Community Science Weather Data Project

Curious about what it takes to collect weather data? Learn about the APS’ historic weather journals and how we’re collecting meteorological data through a Community Science Project.

The weather has always interested people. The APS's Library & Museum is home to various historic weather journals which document this long-standing interest in weather and weather patterns. The APS’ historic weather journals, coupled with the themes of the exhibitions Dr. Franklin, Citizen Scientist and Becoming Weatherwise, were the inspiration for a Community Science Project in collaboration with local students.

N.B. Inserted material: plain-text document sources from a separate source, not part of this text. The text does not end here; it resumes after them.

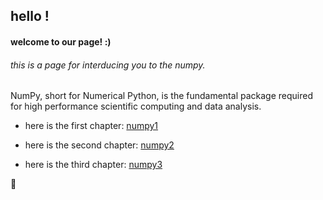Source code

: ## hello !

#### welcome to our page! :)

###### this is a page for interducing you to the numpy.

NumPy, short for Numerical Python, is the fundamental package required for high performance scientific computing and data analysis.

* here is the first chapter:
[numpy1](https://github.com/jamhiri/numpy/blob/master/NumPy%201.ipynb)

* here is the second chapter:
[numpy2](https://github.com/jamhiri/numpy/blob/master/NumPy%202.ipynb)

* here is the third chapter:
[numpy3](https://github.com/jamhiri/numpy/blob/master/NumPy%203.ipynb)




🙏

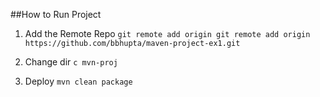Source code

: ##How to Run Project

1. Add the Remote Repo `git remote add origin git remote add origin https://github.com/bbhupta/maven-project-ex1.git`

2. Change dir `c mvn-proj`

3. Deploy `mvn clean package`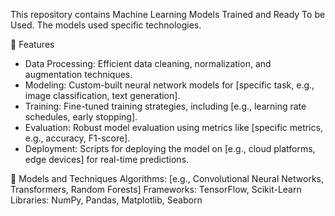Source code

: This repository contains Machine Learning Models Trained and Ready To be Used. The models used specific technologies.

🚀 Features
- Data Processing: Efficient data cleaning, normalization, and augmentation techniques.
- Modeling: Custom-built neural network models for [specific task, e.g., image classification, text generation].
- Training: Fine-tuned training strategies, including [e.g., learning rate schedules, early stopping].
- Evaluation: Robust model evaluation using metrics like [specific metrics, e.g., accuracy, F1-score].
- Deployment: Scripts for deploying the model on [e.g., cloud platforms, edge devices] for real-time predictions.


🧠 Models and Techniques
Algorithms: [e.g., Convolutional Neural Networks, Transformers, Random Forests]
Frameworks: TensorFlow, Scikit-Learn
Libraries: NumPy, Pandas, Matplotlib, Seaborn

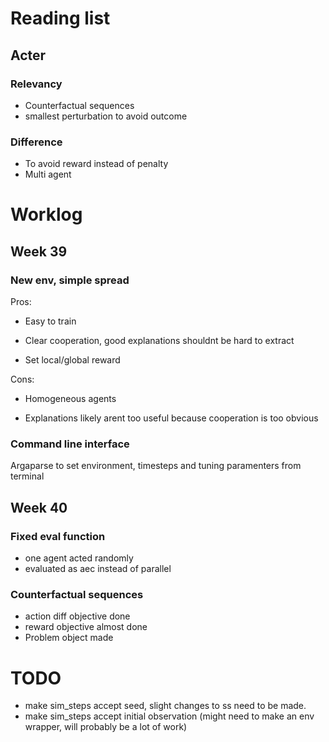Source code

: 
# Reading list
## Acter
### Relevancy
* Counterfactual sequences
* smallest perturbation to avoid outcome

### Difference
* To avoid reward instead of penalty
* Multi agent

# Worklog
## Week 39
### New env, simple spread
Pros:

* Easy to train

* Clear cooperation, good explanations shouldnt be hard to extract

* Set local/global reward

Cons:

* Homogeneous agents

* Explanations likely arent too useful because cooperation is too obvious

### Command line interface
Argaparse to set environment, timesteps and tuning paramenters from terminal


## Week 40
### Fixed eval function
* one agent acted randomly
* evaluated as aec instead of parallel

### Counterfactual sequences
* action diff objective done
* reward objective almost done
* Problem object made

# TODO
* make sim\_steps accept seed, slight changes to ss need to be made.
* make sim\_steps accept initial observation (might need to make an env wrapper, will probably be a lot of work)
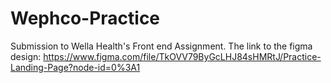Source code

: # Wephco-Practice
Submission to Wella Health's Front end Assignment.
The link to the figma design: https://www.figma.com/file/TkOVV79ByGcLHJ84sHMRtJ/Practice-Landing-Page?node-id=0%3A1
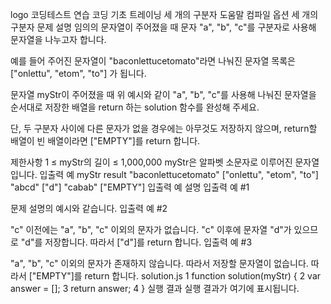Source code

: logo
코딩테스트 연습
코딩 기초 트레이닝
세 개의 구분자
도움말
컴파일 옵션
세 개의 구분자
문제 설명
임의의 문자열이 주어졌을 때 문자 "a", "b", "c"를 구분자로 사용해 문자열을 나누고자 합니다.

예를 들어 주어진 문자열이 "baconlettucetomato"라면 나눠진 문자열 목록은 ["onlettu", "etom", "to"] 가 됩니다.

문자열 myStr이 주어졌을 때 위 예시와 같이 "a", "b", "c"를 사용해 나눠진 문자열을 순서대로 저장한 배열을 return 하는 solution 함수를 완성해 주세요.

단, 두 구분자 사이에 다른 문자가 없을 경우에는 아무것도 저장하지 않으며, return할 배열이 빈 배열이라면 ["EMPTY"]를 return 합니다.

제한사항
1 ≤ myStr의 길이 ≤ 1,000,000
myStr은 알파벳 소문자로 이루어진 문자열 입니다.
입출력 예
myStr	result
"baconlettucetomato"	["onlettu", "etom", "to"]
"abcd"	["d"]
"cabab"	["EMPTY"]
입출력 예 설명
입출력 예 #1

문제 설명의 예시와 같습니다.
입출력 예 #2

"c" 이전에는 "a", "b", "c" 이외의 문자가 없습니다.
"c" 이후에 문자열 "d"가 있으므로 "d"를 저장합니다.
따라서 ["d"]를 return 합니다.
입출력 예 #3

"a", "b", "c" 이외의 문자가 존재하지 않습니다. 따라서 저장할 문자열이 없습니다.
따라서 ["EMPTY"]를 return 합니다.
solution.js
1
function solution(myStr) {
2
    var answer = [];
3
    return answer;
4
}
실행 결과
실행 결과가 여기에 표시됩니다.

The 2021-2022 Community Science Project is in partnership with Bodine High School and Newtown Middle School. From October 2021-May 2022, students will collect daily weather data throughout the school week. Bodine and Newtown students are collecting weather readings similar to what is found in many historic weather journals: temperature, air pressure, wind speed, the general weather, and outside observations. Students are taking these readings at times similar to when Jefferson and Madison collected weather data: once in the morning to get a cooler temperature and once in the afternoon when the temperature was at its warmest. The students are keeping these records in journals of their own. APS staff then put that data into a digital form. All similar to what has been done with weather data gathered by Thomas Jefferson and James Madison. Click on their names to see what those datasets look like. 

Among the early scientists whose records are at the APS's Library & Museum is a Germantown resident named Ann Haines. Ann Haines lived and took readings at what is now the Wyck Historic House. The APS will be partnering with Wyck throughout the 2022 year to help transcribe Ann’s weather journal and make her data accessible.